─── INFORMATION

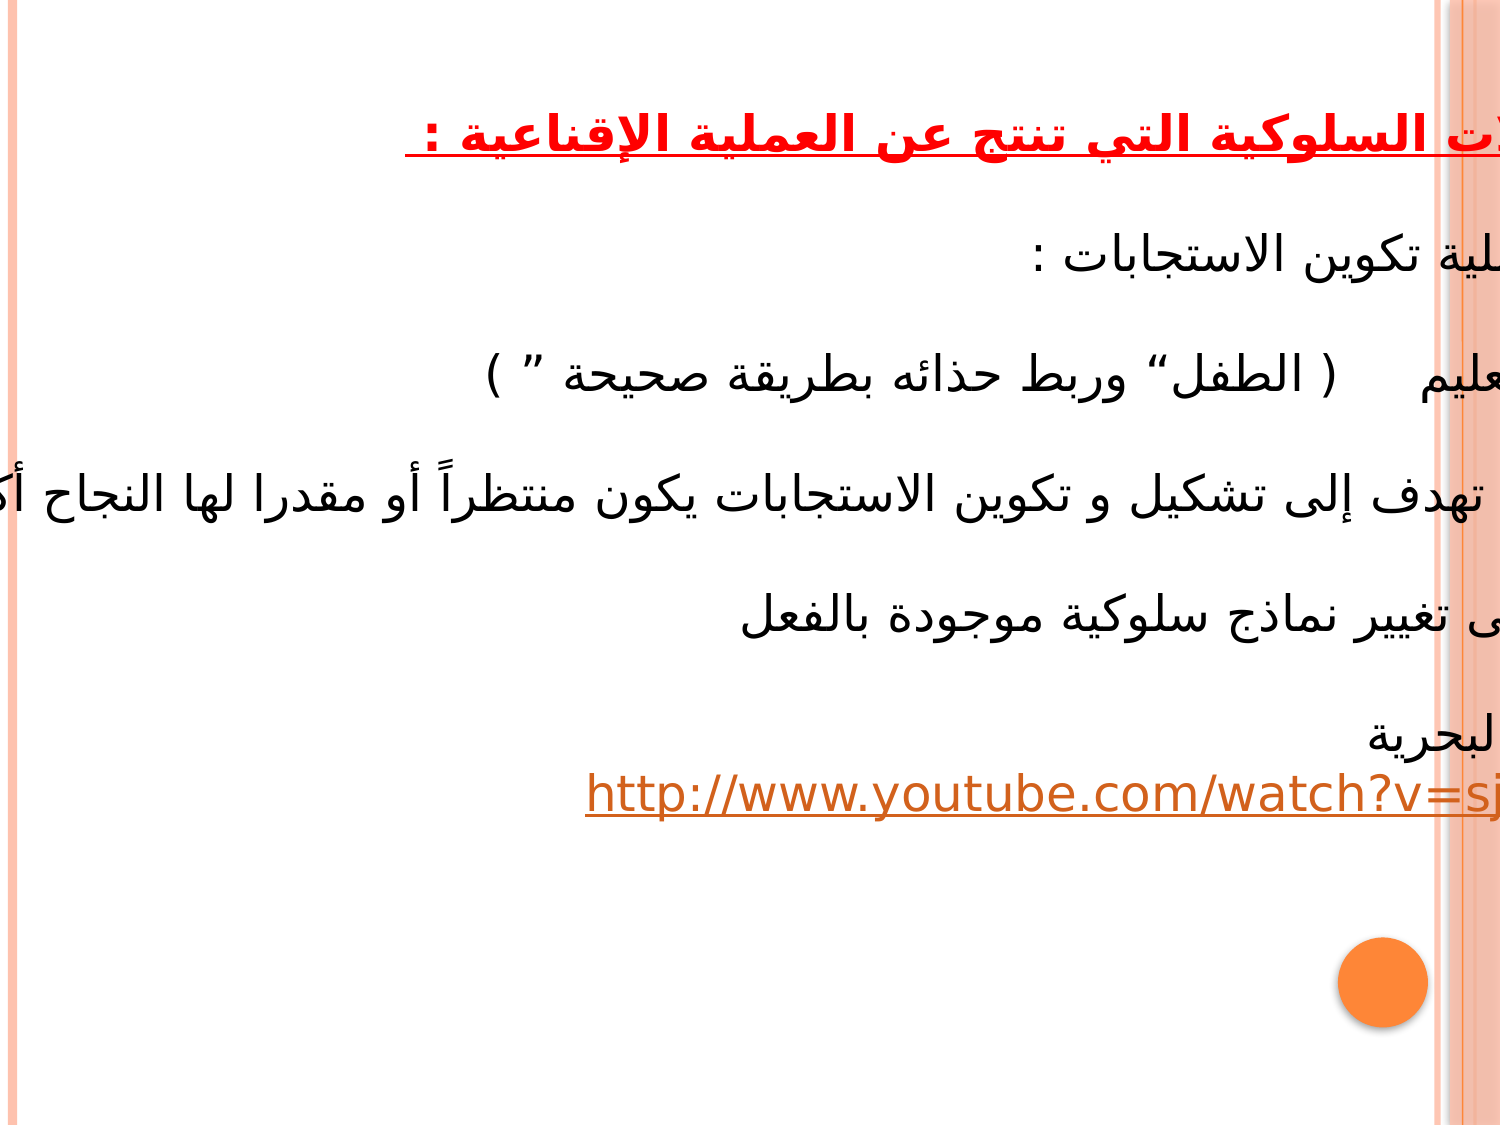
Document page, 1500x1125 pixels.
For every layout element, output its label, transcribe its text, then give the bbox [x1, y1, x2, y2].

text_box أنواع التعديلات السلوكية التي تنتج عن العملية الإقناعية : 1- الإقناع و عملية تكوين الاستجابات : الإقناع = التعليم ( الطفل“ وربط حذائه بطريقة صحيحة ” ) الرسائل التي تهدف إلى تشكيل و تكوين الاستجابات يكون منتظراً أو مقدرا لها النجاح أكثر من الرسائل التي تهدف إلى تغيير نماذج سلوكية موجودة بالفعل حملة السلامة البحرية http://www.youtube.com/watch?v=sjRh9dgrVW0 [0, 93, 1500, 1125]
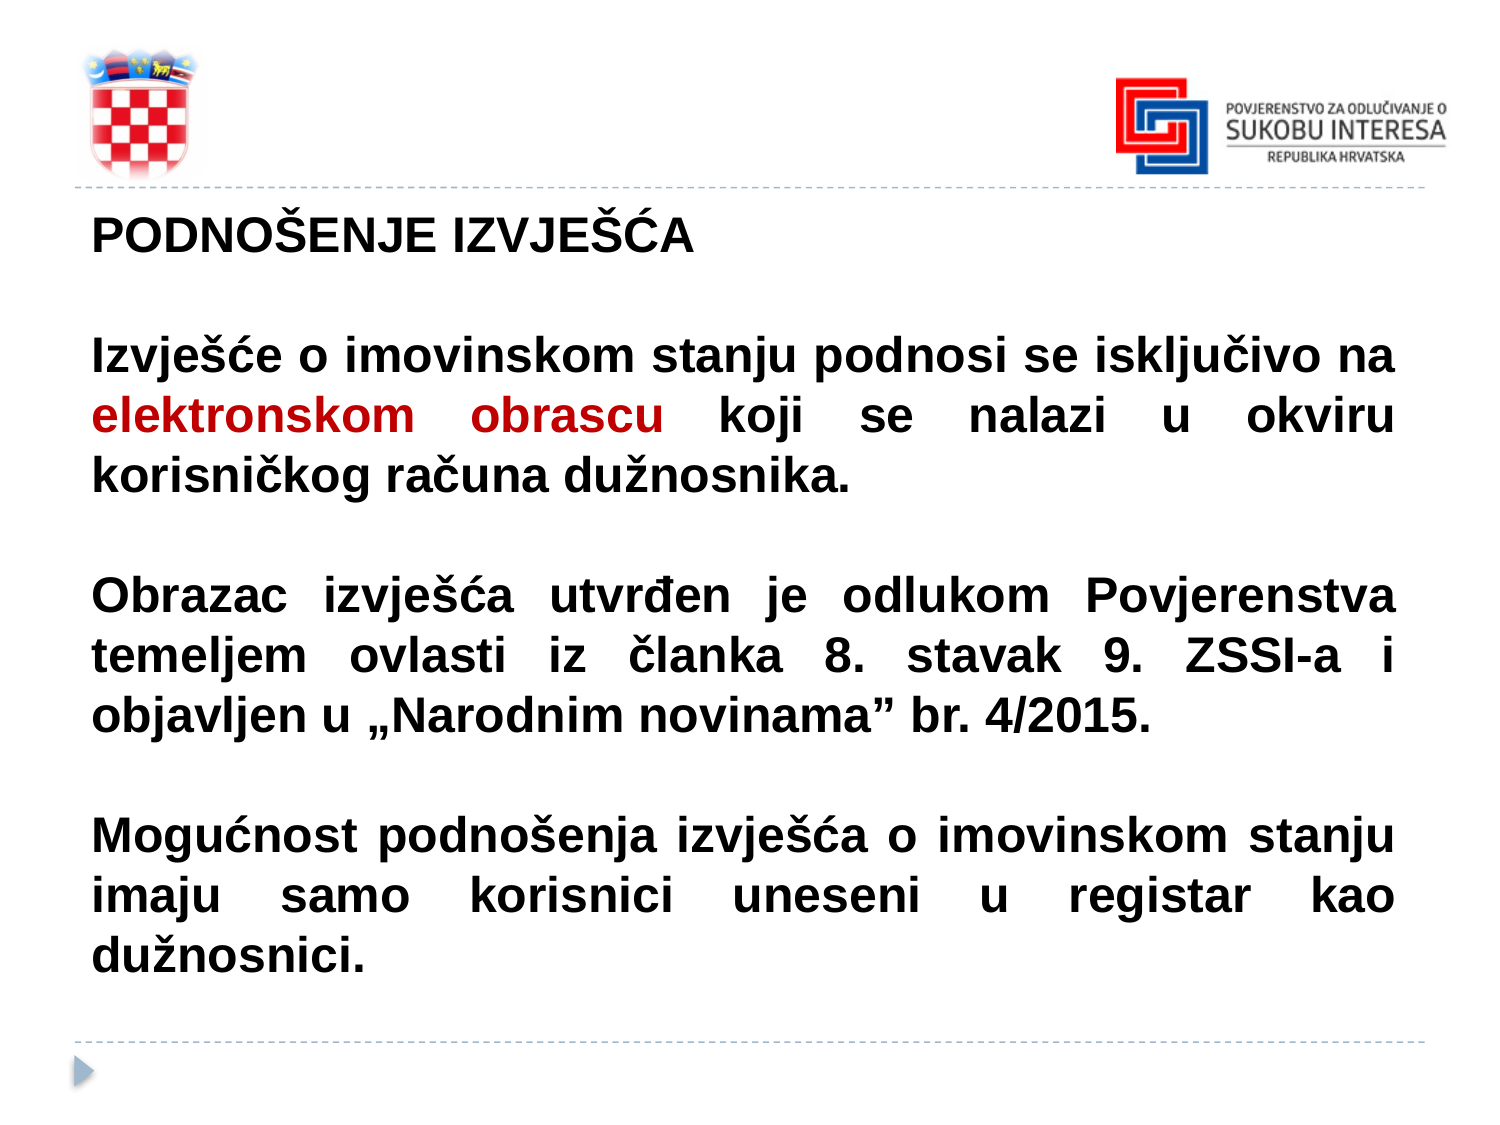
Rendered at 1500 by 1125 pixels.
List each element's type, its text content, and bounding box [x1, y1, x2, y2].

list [75, 42, 208, 185]
title [149, 30, 1500, 194]
text_box PODNOŠENJE IZVJEŠĆA Izvješće o imovinskom stanju podnosi se isključivo na elektronskom obrascu koji se nalazi u okviru korisničkog računa dužnosnika. Obrazac izvješća utvrđen je odlukom Povjerenstva temeljem ovlasti iz članka 8. stavak 9. ZSSI-a i objavljen u „Narodnim novinama” br. 4/2015. Mogućnost podnošenja izvješća o imovinskom stanju imaju samo korisnici uneseni u registar kao dužnosnici. [76, 195, 1412, 1050]
picture [1115, 66, 1451, 185]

──────

= ACTIVITY =
Reading through the records above, report each line in which the string "pixels" is found.

= RESPONSE AREA =
Document page, 1500x1125 pixels.
Rendered at 1500 by 1125 pixels.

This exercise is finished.